Exercise details
Reproduce the listing from its beginning through the line containing "hacer nada, sin pantallas, solo respirando", switching every "search" to "find" and leaving everything else unchanged.

Segment Start: Source data

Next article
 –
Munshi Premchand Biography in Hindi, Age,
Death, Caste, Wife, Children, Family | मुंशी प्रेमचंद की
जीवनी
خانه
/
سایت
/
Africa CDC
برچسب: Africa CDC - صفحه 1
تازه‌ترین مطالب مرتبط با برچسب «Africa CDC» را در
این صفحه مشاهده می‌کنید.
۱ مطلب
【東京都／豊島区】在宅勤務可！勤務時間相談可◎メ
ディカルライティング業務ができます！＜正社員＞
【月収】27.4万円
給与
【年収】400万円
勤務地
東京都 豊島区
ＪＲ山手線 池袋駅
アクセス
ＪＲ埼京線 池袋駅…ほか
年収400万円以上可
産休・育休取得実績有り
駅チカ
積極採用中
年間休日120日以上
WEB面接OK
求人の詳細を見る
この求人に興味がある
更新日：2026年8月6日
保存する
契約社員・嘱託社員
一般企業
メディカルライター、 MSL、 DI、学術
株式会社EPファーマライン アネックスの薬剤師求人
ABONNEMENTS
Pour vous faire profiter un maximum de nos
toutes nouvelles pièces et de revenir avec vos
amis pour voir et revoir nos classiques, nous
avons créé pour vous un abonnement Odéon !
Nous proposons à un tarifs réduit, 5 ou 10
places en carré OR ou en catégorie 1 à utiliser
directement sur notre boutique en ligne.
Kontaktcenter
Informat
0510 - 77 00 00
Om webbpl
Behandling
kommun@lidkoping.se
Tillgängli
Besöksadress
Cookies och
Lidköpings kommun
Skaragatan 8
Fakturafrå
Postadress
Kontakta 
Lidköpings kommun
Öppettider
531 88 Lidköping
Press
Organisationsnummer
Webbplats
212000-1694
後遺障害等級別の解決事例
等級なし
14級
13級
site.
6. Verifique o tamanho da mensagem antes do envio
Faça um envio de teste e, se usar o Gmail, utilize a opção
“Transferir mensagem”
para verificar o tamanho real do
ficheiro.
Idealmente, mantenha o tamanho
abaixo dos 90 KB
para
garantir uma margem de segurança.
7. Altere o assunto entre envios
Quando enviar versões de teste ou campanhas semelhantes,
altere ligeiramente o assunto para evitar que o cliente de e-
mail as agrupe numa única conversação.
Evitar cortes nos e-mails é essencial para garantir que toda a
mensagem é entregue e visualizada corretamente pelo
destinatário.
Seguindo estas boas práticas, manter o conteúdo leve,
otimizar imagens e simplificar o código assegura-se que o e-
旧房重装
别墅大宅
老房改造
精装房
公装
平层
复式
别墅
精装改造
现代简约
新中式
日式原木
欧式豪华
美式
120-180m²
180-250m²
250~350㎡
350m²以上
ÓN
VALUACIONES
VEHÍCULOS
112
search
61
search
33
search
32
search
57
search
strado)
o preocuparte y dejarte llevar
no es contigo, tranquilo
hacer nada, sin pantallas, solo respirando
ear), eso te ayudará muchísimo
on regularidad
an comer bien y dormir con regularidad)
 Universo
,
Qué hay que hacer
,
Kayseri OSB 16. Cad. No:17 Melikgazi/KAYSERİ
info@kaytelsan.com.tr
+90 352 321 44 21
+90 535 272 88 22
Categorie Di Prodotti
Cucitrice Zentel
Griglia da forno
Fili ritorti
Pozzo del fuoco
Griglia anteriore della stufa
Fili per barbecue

Segment End: Source data

Output for this exercise
Next article
 –
Munshi Premchand Biography in Hindi, Age,
Death, Caste, Wife, Children, Family | मुंशी प्रेमचंद की
जीवनी
خانه
/
سایت
/
Africa CDC
برچسب: Africa CDC - صفحه 1
تازه‌ترین مطالب مرتبط با برچسب «Africa CDC» را در
این صفحه مشاهده می‌کنید.
۱ مطلب
【東京都／豊島区】在宅勤務可！勤務時間相談可◎メ
ディカルライティング業務ができます！＜正社員＞
【月収】27.4万円
給与
【年収】400万円
勤務地
東京都 豊島区
ＪＲ山手線 池袋駅
アクセス
ＪＲ埼京線 池袋駅…ほか
年収400万円以上可
産休・育休取得実績有り
駅チカ
積極採用中
年間休日120日以上
WEB面接OK
求人の詳細を見る
この求人に興味がある
更新日：2026年8月6日
保存する
契約社員・嘱託社員
一般企業
メディカルライター、 MSL、 DI、学術
株式会社EPファーマライン アネックスの薬剤師求人
ABONNEMENTS
Pour vous faire profiter un maximum de nos
toutes nouvelles pièces et de revenir avec vos
amis pour voir et revoir nos classiques, nous
avons créé pour vous un abonnement Odéon !
Nous proposons à un tarifs réduit, 5 ou 10
places en carré OR ou en catégorie 1 à utiliser
directement sur notre boutique en ligne.
Kontaktcenter
Informat
0510 - 77 00 00
Om webbpl
Behandling
kommun@lidkoping.se
Tillgängli
Besöksadress
Cookies och
Lidköpings kommun
Skaragatan 8
Fakturafrå
Postadress
Kontakta 
Lidköpings kommun
Öppettider
531 88 Lidköping
Press
Organisationsnummer
Webbplats
212000-1694
後遺障害等級別の解決事例
等級なし
14級
13級
site.
6. Verifique o tamanho da mensagem antes do envio
Faça um envio de teste e, se usar o Gmail, utilize a opção
“Transferir mensagem”
para verificar o tamanho real do
ficheiro.
Idealmente, mantenha o tamanho
abaixo dos 90 KB
para
garantir uma margem de segurança.
7. Altere o assunto entre envios
Quando enviar versões de teste ou campanhas semelhantes,
altere ligeiramente o assunto para evitar que o cliente de e-
mail as agrupe numa única conversação.
Evitar cortes nos e-mails é essencial para garantir que toda a
mensagem é entregue e visualizada corretamente pelo
destinatário.
Seguindo estas boas práticas, manter o conteúdo leve,
otimizar imagens e simplificar o código assegura-se que o e-
旧房重装
别墅大宅
老房改造
精装房
公装
平层
复式
别墅
精装改造
现代简约
新中式
日式原木
欧式豪华
美式
120-180m²
180-250m²
250~350㎡
350m²以上
ÓN
VALUACIONES
VEHÍCULOS
112
find
61
find
33
find
32
find
57
find
strado)
o preocuparte y dejarte llevar
no es contigo, tranquilo
hacer nada, sin pantallas, solo respirando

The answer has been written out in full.